Like the acids and bases discussed in the previous section, another group of substances comprised generally of ionic compounds that have very limited solubility in water deserves separate treatment. Examples include magnesium hydroxide (commonly known as milk of magnesia, an antacid), barium sulfate, (used in enemas to diagnose colonic tumors), and silver chloride. These substances are generally referred to as “insoluble” or “slightly soluble,” and are governed by a solubility equilibrium expression and a solubility product constant known as Ksp, identical in concept to the principle of equilibrium discussed in Section 2.3.

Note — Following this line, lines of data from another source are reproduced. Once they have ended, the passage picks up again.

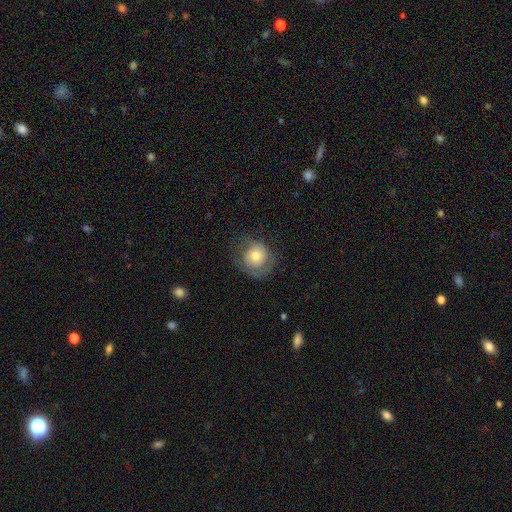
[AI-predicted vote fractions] Overall: smooth (60%; featured or disk 32%). How rounded: round (85%). Merging: none (59%; minor disturbance 22%).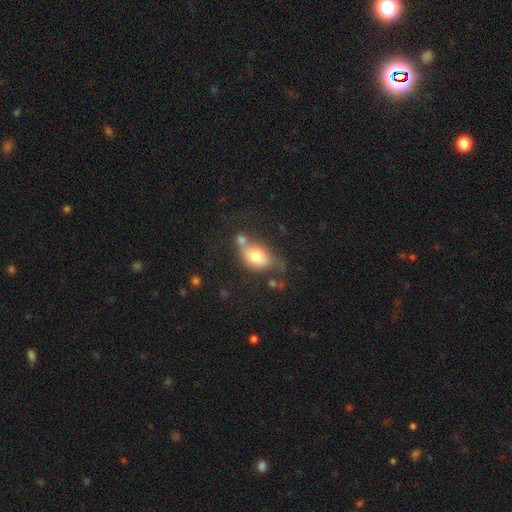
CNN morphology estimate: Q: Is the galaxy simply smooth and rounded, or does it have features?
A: smooth — 66%.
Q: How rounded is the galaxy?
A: in between — 73%.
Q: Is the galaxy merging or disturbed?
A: merger — 33%.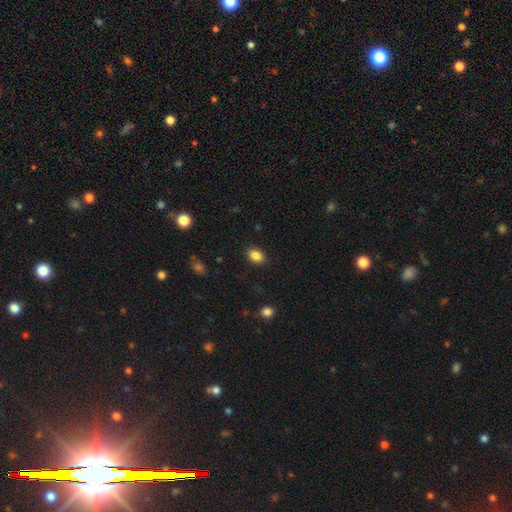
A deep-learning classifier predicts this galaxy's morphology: type=smooth (86%); roundness=in between (79%); merging=none (88%).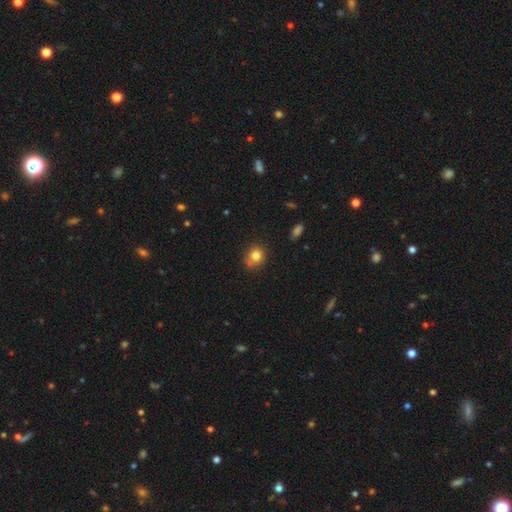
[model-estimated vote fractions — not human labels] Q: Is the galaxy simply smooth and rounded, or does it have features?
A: smooth — 81%.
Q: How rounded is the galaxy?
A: round — 73%.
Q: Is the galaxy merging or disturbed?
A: none — 70%.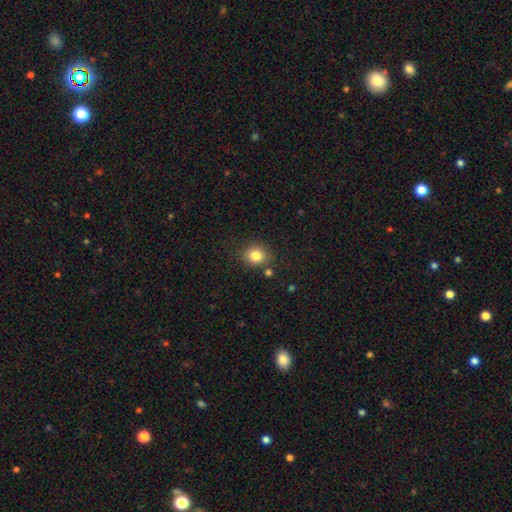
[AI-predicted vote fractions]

The solubility of any salt depends on temperature. The solubility of most salts increases with increasing temperature. When a salt has dissolved to the maximum extent in a given volume of water at a given temperature, the solution is said to be saturated. Until that point is reached, the solution is unsaturated. If a saturated solution is heated above room temperature, more salt can be dissolved and be held in solution. If this solution is later slowly cooled (sometimes called reversibly cooled), it is possible to cool it back down to room temperature (or below), such that all of the dissolved salt can exist in the solution phase without precipitating out. Once this lower temperature is reached, the solution is said to be supersaturated. A sudden shock, for example, a mechanical disturbance, however, can cause instantaneous precipitation and the corresponding release of energy in the form of heat. The solubility of a salt is commonly measured in units of moles per liter, grams per liter, or milligrams per liter (often referred to as parts per million or simply ppm).